The First Day of Christmas

Apparently, America has set an official date for the advent of the Christmas season and made sure to inform all relevant parties, including the weather. I woke up this morning to find my dear husband trundling back and forth carrying large boxes and trailing tinsel, while snowflakes flurried from his beard and festive songs blared from the television. Apparently, it is now Yule.

In England, we’re not really sure when Christmas begins. If you ask the supermarkets, they’ll tell you it’s somewhere around May, when there’s empty space on the shelves where the Easter eggs used to be. If you ask the tellybox advertisers, it’s approximately September, when the first twig of holly sneaks into an ad break. If you ask my family, it’s a vague date in mid-December when the panic shopping begins and someone remembers the tree. If you ask me, it’s about December 19, when I suddenly discover I have once again missed the last day of post and won’t be sending any cards. Again.
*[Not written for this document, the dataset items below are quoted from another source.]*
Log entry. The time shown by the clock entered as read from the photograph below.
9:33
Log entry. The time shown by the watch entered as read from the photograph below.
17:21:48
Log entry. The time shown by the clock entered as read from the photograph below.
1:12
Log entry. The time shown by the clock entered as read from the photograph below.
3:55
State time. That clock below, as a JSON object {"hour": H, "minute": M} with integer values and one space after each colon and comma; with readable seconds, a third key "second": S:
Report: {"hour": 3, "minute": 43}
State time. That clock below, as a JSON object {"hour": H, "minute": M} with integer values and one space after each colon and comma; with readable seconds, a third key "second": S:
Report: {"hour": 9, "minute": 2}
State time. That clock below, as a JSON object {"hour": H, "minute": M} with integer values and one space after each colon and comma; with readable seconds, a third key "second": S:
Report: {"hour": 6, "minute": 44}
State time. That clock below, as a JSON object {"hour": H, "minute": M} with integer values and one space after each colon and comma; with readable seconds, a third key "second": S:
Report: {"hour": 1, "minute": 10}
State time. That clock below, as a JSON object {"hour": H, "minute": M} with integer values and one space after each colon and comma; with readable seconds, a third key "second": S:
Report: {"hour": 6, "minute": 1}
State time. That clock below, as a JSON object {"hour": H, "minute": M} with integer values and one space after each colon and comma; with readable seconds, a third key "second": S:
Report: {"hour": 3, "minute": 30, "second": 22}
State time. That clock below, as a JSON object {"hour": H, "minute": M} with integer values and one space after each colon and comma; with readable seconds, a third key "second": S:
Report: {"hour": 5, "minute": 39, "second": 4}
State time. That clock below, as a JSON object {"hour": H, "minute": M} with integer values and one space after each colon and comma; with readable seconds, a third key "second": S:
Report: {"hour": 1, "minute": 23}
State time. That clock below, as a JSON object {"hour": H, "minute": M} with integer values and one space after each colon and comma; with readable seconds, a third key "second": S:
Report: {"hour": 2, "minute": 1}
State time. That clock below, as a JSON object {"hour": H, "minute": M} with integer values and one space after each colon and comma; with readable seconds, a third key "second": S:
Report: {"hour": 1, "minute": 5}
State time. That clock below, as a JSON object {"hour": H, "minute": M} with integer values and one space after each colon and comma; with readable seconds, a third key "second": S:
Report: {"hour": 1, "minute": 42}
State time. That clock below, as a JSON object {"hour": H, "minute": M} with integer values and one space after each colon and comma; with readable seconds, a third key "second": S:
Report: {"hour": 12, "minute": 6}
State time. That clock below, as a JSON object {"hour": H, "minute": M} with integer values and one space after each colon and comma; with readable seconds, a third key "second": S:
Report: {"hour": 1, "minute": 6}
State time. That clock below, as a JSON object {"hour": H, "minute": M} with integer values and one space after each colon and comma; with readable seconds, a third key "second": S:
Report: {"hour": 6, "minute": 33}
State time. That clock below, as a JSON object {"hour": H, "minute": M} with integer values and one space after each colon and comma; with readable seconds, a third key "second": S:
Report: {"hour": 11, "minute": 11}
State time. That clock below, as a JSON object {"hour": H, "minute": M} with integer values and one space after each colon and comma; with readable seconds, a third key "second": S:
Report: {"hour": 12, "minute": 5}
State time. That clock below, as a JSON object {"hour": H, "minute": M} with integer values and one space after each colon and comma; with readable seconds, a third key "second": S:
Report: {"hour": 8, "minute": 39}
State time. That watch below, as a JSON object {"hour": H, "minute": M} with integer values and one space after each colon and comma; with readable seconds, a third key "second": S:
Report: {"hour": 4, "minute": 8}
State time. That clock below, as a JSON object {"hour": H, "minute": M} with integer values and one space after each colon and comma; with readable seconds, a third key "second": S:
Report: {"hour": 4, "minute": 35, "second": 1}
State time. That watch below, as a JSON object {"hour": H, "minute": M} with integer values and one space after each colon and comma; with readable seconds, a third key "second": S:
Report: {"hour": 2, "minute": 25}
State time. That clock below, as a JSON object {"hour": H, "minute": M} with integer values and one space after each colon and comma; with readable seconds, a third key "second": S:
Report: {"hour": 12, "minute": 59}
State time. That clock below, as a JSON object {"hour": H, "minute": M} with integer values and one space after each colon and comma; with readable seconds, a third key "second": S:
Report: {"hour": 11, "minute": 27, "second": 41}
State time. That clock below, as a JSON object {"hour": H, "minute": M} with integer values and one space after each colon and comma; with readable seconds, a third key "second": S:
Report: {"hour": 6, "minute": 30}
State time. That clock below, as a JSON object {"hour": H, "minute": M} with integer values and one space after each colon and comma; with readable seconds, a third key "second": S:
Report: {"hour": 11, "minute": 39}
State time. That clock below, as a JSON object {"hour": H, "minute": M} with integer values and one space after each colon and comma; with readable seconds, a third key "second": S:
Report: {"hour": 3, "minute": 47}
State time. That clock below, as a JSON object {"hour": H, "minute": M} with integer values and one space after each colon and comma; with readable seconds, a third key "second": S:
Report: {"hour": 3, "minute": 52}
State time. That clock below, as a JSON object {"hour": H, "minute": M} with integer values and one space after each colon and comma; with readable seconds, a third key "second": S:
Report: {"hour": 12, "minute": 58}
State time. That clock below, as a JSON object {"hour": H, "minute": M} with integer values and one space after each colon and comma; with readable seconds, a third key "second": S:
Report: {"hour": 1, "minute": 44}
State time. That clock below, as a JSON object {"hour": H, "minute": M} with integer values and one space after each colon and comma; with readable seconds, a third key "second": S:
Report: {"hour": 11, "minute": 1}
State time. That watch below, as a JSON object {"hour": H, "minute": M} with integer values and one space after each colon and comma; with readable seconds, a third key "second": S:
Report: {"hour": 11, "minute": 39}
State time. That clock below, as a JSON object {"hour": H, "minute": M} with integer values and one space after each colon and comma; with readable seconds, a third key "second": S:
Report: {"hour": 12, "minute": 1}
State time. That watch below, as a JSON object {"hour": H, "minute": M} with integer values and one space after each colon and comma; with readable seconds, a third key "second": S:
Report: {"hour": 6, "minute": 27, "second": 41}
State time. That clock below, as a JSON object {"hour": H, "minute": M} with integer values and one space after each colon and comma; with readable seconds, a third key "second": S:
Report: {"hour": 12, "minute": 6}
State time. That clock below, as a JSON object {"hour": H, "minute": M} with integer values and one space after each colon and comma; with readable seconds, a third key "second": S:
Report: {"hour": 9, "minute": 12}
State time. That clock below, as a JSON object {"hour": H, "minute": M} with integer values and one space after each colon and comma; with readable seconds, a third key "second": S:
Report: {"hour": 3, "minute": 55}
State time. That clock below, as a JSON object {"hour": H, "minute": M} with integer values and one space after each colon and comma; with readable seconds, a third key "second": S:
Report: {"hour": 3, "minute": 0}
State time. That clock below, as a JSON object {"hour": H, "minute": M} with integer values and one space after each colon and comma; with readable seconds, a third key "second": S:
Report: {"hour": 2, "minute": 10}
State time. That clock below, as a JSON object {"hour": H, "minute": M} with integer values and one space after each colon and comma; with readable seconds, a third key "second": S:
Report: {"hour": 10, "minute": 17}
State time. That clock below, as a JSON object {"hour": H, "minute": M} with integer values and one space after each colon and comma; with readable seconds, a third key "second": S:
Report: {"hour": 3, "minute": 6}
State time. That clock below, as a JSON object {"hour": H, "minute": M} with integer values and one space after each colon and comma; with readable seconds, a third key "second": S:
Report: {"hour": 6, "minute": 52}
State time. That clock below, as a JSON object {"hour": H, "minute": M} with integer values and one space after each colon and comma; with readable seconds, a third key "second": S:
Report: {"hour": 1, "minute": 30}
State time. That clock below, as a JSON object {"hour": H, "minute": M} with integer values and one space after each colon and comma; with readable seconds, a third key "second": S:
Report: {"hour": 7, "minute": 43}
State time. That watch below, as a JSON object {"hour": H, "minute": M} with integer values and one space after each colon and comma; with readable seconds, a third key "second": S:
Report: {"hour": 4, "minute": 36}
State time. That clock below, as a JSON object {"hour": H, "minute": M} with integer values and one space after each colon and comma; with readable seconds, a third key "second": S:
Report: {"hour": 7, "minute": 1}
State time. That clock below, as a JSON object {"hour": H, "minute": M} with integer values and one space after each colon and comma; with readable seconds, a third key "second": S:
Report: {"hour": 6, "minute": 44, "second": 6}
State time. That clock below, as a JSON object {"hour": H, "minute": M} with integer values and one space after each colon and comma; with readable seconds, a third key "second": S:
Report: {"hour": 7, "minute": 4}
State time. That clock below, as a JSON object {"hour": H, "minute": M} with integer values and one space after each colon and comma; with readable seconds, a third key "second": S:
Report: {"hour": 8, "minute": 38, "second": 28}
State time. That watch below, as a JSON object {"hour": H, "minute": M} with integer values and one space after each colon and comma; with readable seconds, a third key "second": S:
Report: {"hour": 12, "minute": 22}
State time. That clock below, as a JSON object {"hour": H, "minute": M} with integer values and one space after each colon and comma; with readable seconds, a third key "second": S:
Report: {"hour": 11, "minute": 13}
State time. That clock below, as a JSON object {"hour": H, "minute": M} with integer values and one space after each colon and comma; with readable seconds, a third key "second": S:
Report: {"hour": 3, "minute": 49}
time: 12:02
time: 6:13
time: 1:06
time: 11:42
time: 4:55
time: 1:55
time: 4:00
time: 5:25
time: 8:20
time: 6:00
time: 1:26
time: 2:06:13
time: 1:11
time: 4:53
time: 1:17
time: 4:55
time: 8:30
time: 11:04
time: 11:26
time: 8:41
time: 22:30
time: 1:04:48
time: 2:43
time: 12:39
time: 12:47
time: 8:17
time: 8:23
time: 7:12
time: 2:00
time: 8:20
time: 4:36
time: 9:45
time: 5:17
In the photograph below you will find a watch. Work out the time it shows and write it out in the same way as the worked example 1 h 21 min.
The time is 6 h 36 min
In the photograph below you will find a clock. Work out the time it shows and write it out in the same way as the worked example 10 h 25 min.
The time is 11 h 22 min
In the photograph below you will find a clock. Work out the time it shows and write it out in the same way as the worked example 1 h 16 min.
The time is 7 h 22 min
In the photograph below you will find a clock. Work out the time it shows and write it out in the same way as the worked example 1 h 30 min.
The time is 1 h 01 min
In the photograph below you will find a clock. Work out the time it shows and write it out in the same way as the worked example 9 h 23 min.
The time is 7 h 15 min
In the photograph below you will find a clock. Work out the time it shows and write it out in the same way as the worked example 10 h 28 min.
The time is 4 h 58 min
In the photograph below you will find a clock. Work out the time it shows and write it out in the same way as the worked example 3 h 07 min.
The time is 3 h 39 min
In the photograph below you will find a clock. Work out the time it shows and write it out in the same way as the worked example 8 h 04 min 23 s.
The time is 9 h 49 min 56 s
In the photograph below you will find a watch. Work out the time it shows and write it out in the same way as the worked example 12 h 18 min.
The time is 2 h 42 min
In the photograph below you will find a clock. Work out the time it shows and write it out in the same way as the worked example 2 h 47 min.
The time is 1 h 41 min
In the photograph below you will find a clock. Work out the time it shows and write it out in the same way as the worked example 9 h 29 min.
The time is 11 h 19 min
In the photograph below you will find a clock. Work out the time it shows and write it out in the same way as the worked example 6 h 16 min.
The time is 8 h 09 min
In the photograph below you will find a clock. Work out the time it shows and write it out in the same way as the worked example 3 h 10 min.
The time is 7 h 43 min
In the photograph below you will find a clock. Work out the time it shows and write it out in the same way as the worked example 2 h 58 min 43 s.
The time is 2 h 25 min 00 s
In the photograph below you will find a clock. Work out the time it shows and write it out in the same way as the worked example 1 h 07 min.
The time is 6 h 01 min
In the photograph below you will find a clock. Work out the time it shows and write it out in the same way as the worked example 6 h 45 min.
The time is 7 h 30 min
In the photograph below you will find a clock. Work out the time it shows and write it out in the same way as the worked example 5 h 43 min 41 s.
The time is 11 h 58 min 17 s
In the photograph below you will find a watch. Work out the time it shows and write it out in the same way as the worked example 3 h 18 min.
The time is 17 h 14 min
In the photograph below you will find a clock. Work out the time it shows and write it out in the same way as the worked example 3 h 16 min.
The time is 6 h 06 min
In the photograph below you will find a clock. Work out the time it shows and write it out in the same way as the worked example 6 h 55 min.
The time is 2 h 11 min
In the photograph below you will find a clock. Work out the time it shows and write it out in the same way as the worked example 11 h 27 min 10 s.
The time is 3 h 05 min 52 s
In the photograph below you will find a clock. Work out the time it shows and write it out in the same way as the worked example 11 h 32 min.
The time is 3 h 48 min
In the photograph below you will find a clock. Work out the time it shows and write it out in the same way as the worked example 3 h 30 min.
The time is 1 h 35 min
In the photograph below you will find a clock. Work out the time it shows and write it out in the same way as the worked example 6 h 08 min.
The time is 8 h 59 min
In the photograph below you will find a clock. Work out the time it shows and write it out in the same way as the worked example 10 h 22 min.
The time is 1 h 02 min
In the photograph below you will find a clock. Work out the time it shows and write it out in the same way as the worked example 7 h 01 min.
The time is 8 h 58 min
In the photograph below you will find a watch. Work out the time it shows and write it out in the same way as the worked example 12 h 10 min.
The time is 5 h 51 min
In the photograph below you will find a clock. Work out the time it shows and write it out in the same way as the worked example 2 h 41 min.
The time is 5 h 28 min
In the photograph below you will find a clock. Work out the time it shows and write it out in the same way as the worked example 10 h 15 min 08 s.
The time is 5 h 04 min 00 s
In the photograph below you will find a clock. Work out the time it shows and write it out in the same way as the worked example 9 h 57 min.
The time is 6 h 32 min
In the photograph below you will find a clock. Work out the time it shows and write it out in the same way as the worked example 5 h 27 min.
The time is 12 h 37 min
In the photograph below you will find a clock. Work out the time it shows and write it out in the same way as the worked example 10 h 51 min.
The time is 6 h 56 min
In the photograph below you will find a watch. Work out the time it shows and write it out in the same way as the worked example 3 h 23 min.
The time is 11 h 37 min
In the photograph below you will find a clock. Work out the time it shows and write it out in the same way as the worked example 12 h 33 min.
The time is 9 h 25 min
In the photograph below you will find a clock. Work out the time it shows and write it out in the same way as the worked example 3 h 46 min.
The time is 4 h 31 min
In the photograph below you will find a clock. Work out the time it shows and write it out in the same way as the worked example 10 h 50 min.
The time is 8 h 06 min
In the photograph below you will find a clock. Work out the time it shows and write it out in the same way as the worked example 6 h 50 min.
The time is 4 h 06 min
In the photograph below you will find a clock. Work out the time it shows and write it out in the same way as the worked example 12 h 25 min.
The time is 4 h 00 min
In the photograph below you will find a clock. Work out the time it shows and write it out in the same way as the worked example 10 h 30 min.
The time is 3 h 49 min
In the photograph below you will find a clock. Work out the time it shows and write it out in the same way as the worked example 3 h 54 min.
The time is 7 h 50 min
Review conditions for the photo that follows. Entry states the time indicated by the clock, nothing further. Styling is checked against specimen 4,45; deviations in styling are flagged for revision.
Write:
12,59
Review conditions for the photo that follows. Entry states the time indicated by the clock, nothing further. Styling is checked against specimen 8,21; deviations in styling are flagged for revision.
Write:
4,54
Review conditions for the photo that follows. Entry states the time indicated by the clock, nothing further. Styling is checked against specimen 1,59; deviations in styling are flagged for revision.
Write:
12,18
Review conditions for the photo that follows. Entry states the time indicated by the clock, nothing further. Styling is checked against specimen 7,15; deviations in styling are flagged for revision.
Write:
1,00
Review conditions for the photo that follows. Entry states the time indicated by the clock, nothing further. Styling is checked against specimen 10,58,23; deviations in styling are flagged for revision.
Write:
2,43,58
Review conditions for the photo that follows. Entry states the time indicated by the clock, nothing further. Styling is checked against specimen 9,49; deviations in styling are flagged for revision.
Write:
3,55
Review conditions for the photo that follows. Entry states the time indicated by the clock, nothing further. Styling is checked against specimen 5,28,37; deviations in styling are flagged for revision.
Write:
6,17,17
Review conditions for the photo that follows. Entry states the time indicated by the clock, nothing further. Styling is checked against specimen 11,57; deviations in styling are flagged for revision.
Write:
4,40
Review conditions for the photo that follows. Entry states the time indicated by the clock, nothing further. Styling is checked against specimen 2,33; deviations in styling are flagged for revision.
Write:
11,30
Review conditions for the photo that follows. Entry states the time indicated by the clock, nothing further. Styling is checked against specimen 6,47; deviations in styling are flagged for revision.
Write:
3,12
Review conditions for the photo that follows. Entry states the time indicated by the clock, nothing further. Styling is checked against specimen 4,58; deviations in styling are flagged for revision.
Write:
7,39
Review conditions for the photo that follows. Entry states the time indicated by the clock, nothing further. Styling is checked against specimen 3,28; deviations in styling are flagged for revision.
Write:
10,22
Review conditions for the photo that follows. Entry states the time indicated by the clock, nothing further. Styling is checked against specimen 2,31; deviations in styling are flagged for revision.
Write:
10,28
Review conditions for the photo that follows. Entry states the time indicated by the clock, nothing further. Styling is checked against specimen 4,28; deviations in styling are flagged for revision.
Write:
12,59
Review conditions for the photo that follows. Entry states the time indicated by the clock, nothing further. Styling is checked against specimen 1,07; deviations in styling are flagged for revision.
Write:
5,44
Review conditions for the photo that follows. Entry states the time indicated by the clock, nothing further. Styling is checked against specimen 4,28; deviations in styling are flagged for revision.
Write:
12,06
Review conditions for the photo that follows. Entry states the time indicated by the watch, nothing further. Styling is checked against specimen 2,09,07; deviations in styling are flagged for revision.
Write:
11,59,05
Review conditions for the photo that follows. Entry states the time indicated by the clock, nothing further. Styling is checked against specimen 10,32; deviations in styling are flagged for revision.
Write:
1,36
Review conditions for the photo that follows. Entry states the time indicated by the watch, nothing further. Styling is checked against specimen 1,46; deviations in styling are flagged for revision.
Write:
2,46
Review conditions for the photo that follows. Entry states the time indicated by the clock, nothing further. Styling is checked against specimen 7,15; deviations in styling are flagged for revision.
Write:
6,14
Consequently, I’ve always found it quite a challenge to get into the Christmas spirit. There’s a tipping point between ‘far too early’ and ‘too late to do things properly’, a single moment when it feels right to have festive feelings. The rest of the time, I’m not entirely sure if it’s Christmas or not – although I do suffer a vague knot of worry throughout December regarding wrapping paper.

In America, on the other hand, Christmas begins as Thanksgiving ends, making the latter holiday a handy indicator for the former. As soon as you’re done shovelling turkey into your mouth, it’s time to send someone out to the garage to fetch the tree and start checking Amazon for gift-giving bargains, while the snow begins to dutifully fall.

This is a regimen I wholeheartedly approve of: I can now schedule my season, confident in the knowledge I haven’t got it wrong. Although I will inevitably still fail to send out Christmas cards in time.

It also gives the cat a full month to steal all the baubles, a challenge she accepted less than a minute after the tree was finished.